The second element of the Russian strategy was to signal its dissatisfaction with Washington by terminating or failing to renew bilateral cooperation agreements, one of which concerned the safety of fissile material (the so-called Nunn-Lugar programme), and another the fight against drug trafficking. In addition, an embargo was introduced on imports of American meat (except poultry), on the pretext of the presence of ractopamine (a feed additive).
The third part of the Kremlin’s strategy is a counter-offensive in the area of human rights. This is in fact addressed to the West as a whole, but for now its main target is the United States. Since about the middle of last year, this counter-offensive has focused on the treatment of Russian children adopted by US citizens. Russian officials have publicly claimed that children in the United States from Russia have been systematically ill-treated (and even killed), to the indifference of the US authorities.
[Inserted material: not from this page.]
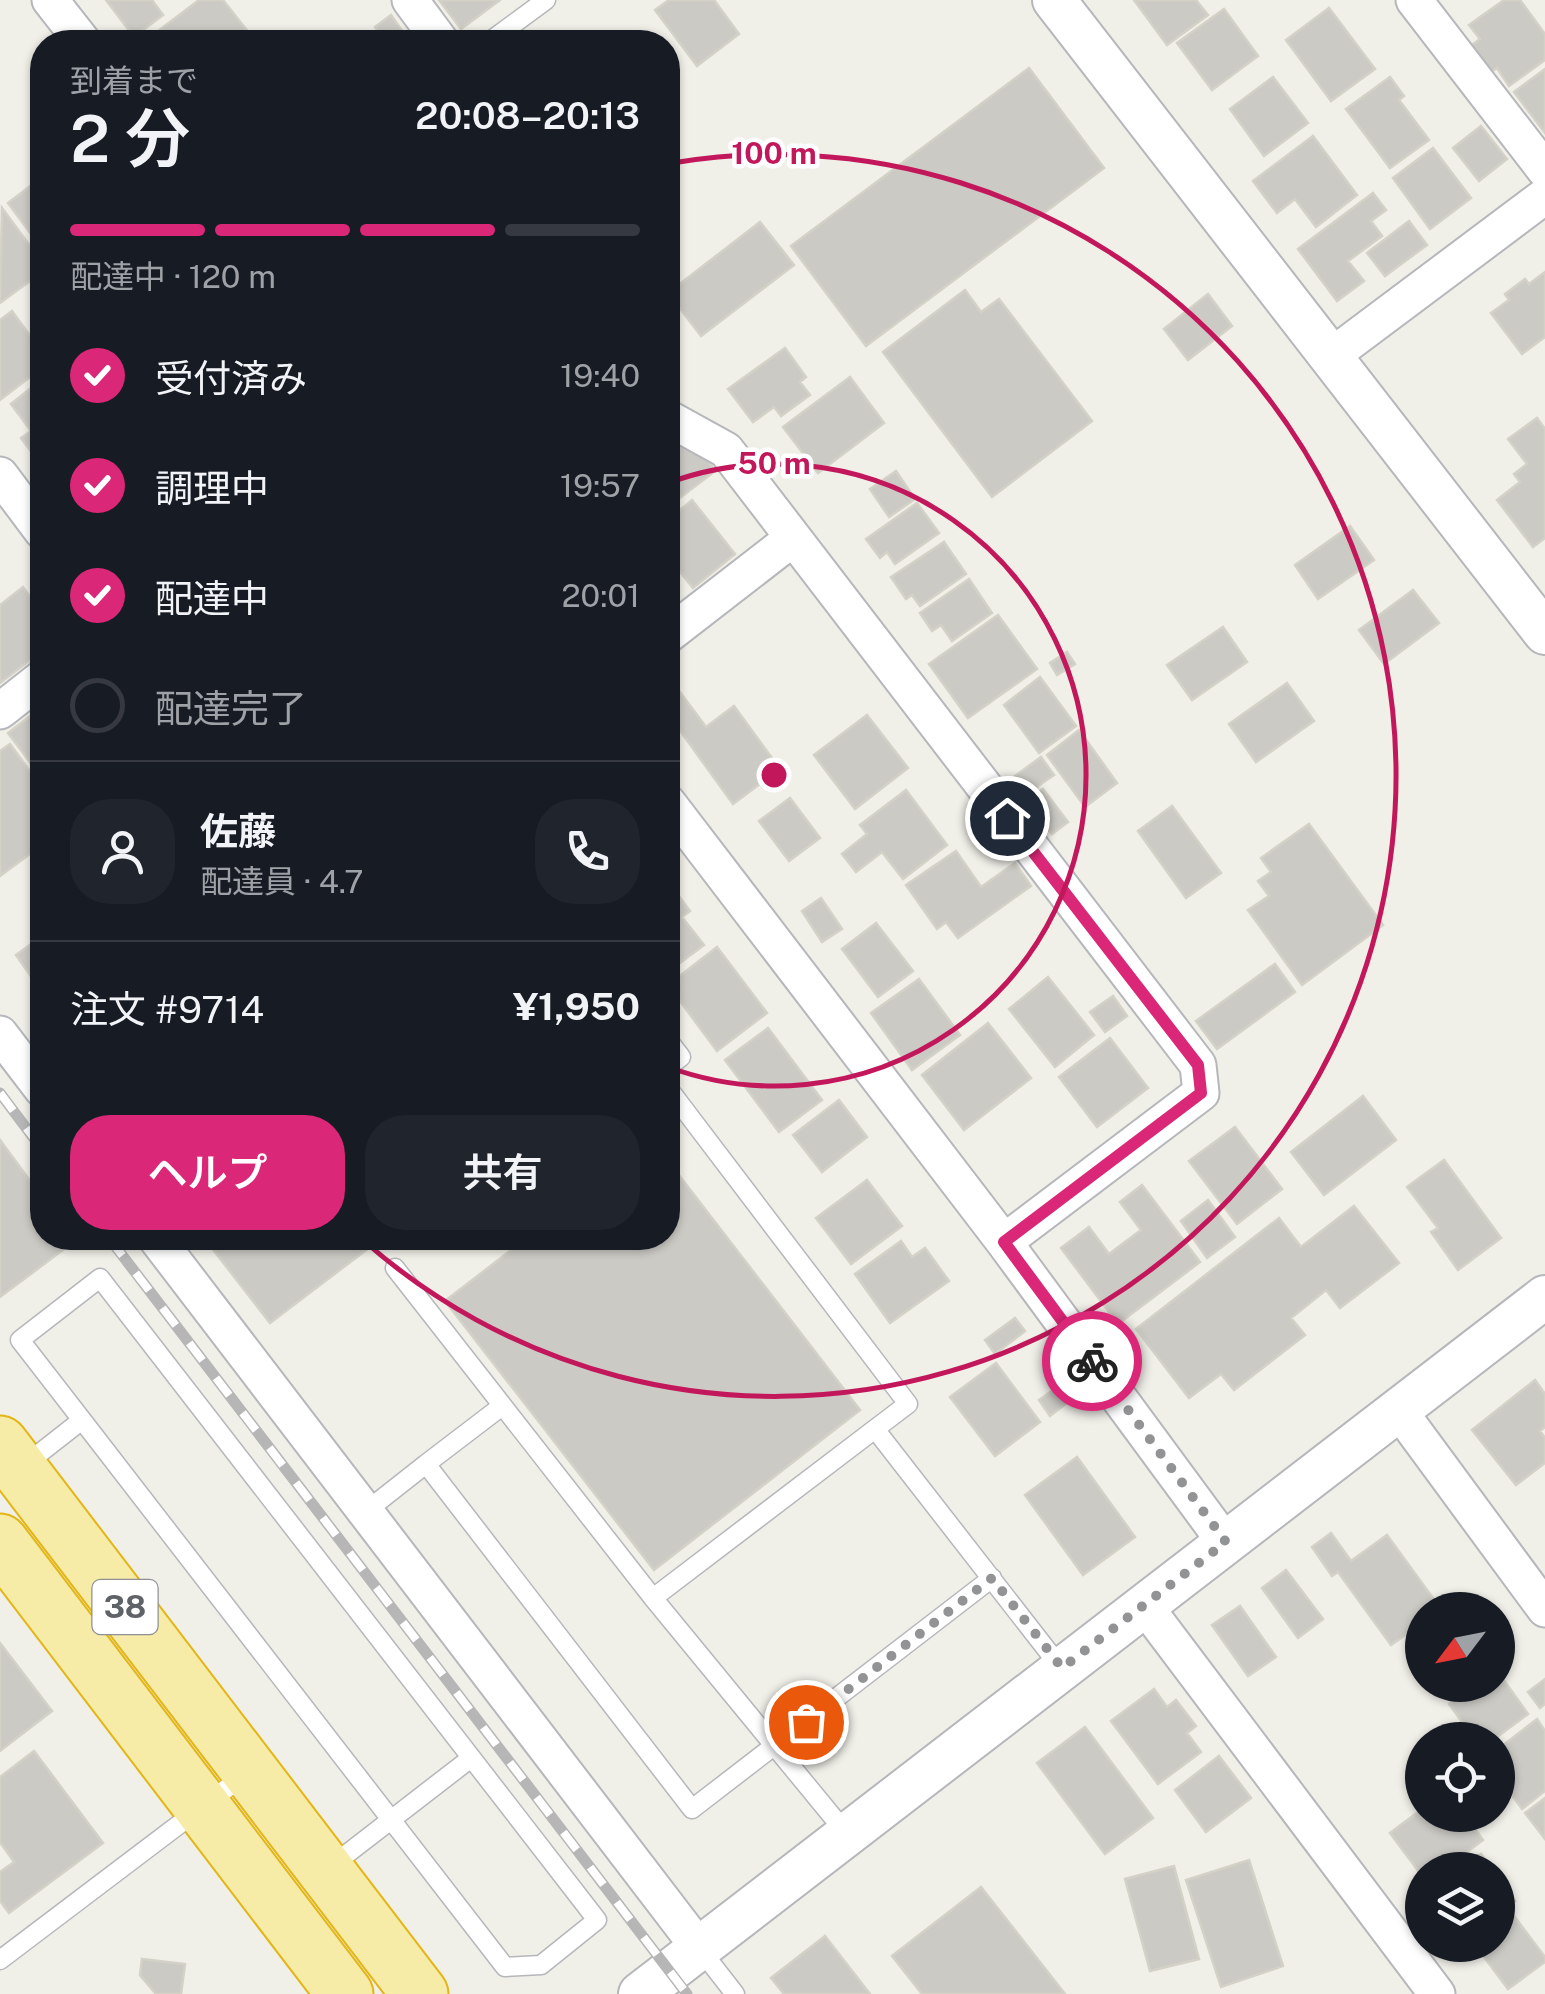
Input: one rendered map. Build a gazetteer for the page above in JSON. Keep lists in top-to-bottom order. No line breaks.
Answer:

In December 2012, the ‘Dima Yakovlev Act’ banned adoptions by American citizens.
Making the case of adopted children one of the main topics of bilateral relations with Washington seems to have a dual purpose. Firstly, this subject is an ideal instrument to stimulate anti-American sentiment in Russian society and for the Kremlin to consolidate its political base. Secondly, it serves as a response to the rising tide of allegations of human rights violations in Russia, with which its international partners have been charging the Russian government.
At the same time, however, Russian diplomats have signalled their readiness to cooperate with Washington, while setting conditions under which such cooperation could take place. Moscow seems to believe that Washington should be more interested in mutual interaction than the Kremlin is, and it should therefore accept Russia’s terms. The questions upon which Moscow would be ready to co-operate include the further reduction of nuclear arsenals and the resolution of regional crises (Afghanistan, Syria, and the nuclear dossiers of Iran and North Korea).
However, Russia has made negotiations on nuclear reductions conditional on obtaining a guarantee that NATO’s missile defence system will not be aimed against Moscow’s nuclear potential. As for co-operation on Syria, Russia has made that strictly conditional on the adoption of its vision for a solution to the problem, by means of negotiations between Bashar Assad and the Syrian opposition.
Another element of Russia’s strategy is to try to develop economic ties which would create a pro-Russian lobby in the United States, that would be sufficiently influential to ‘protect’ bilateral relations from political shocks, especially those caused by differences in the area of human rights. This is the context in which one should interpret the signature in August 2011 of a strategic partnership between the Russian state oil company Rosneft, led by Igor Sechin – one of Vladimir Putin’s closest associates – and the US multinational ExxonMobil, which resulted in the signing last April and July of specific joint venture projects to extract oil in the Russian Arctic and North America.